The disparity was even more stark in absolute figure terms, with China spending $150 billion on infrastructure in 2003 against India's $21 billion.
 
On the renewed thrust on infrastructure spend in the approach paper of the 11th Five-Year Plan brought out by the Planning Commission, the CII has said the approach paper correctly recognises that investment in infrastructure needs to increase significantly.
 
The Plan approach paper calls for the investment to increase from the current 4.6 per cent of GDP to between 7 per cent and 8 per cent in the 11th Plan period.
 
While the target of 8 per cent for the 11th Plan is still short of the 10 per cent figure which India needs to achieve, there is a need for adopting a strategy in terms of how much the government will be investing and how much will be the private sector share, including the FDI in infrastructure.
 
The study states that the government has correctly identified public-private partnership (PPP) as a corner stone of its policy on infrastructure development.

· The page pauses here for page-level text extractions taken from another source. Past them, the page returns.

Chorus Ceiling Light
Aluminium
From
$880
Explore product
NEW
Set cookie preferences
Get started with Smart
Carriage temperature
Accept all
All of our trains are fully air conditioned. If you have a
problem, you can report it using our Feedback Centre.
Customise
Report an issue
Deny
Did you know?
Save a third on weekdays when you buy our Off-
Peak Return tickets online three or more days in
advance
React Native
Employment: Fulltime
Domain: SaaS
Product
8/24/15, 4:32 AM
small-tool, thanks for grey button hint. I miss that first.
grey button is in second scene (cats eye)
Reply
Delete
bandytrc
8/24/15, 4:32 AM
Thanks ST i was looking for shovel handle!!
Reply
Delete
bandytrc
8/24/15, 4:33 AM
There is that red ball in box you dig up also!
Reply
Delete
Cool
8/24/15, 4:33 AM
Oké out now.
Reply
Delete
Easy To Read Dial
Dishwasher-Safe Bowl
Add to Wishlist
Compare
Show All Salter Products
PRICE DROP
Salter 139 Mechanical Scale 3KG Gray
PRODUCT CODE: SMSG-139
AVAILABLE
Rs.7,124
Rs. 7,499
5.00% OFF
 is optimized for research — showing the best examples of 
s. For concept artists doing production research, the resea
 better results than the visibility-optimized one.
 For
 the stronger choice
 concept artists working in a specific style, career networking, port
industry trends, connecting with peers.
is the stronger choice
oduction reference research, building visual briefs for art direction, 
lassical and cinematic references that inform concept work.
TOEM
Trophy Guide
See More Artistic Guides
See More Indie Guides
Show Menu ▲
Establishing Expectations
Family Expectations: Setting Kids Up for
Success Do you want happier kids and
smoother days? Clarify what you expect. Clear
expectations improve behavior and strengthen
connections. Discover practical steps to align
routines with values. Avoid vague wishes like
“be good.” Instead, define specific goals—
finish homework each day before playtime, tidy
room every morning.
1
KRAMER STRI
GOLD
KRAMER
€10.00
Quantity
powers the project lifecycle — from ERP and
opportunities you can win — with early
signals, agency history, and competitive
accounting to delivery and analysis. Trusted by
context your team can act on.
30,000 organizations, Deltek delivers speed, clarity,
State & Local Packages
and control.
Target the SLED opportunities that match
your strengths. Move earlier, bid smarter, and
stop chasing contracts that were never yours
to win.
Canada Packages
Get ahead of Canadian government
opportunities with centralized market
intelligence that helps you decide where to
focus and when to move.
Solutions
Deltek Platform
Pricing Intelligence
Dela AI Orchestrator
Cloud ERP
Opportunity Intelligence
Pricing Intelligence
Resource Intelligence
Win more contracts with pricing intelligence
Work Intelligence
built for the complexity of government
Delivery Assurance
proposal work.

However, it states that obstacles still remain regarding the successful rollout of PPP projects across all states and across all sectors.
 
While absence of a regulatory framework is one such obstacle, the issue of transparency in bidding for PPP projects is also emerging as a critical one. It also highlights the need for evolving an agreed road map between the government, the states and the private sector for drawing an overall investment plan in infrastructure.
 
An understanding of the total investment requirement, its break-up and also the time-frame, would enable the constituents especially the private sector to accept a target for bringing in its share of the total investment in infrastructure.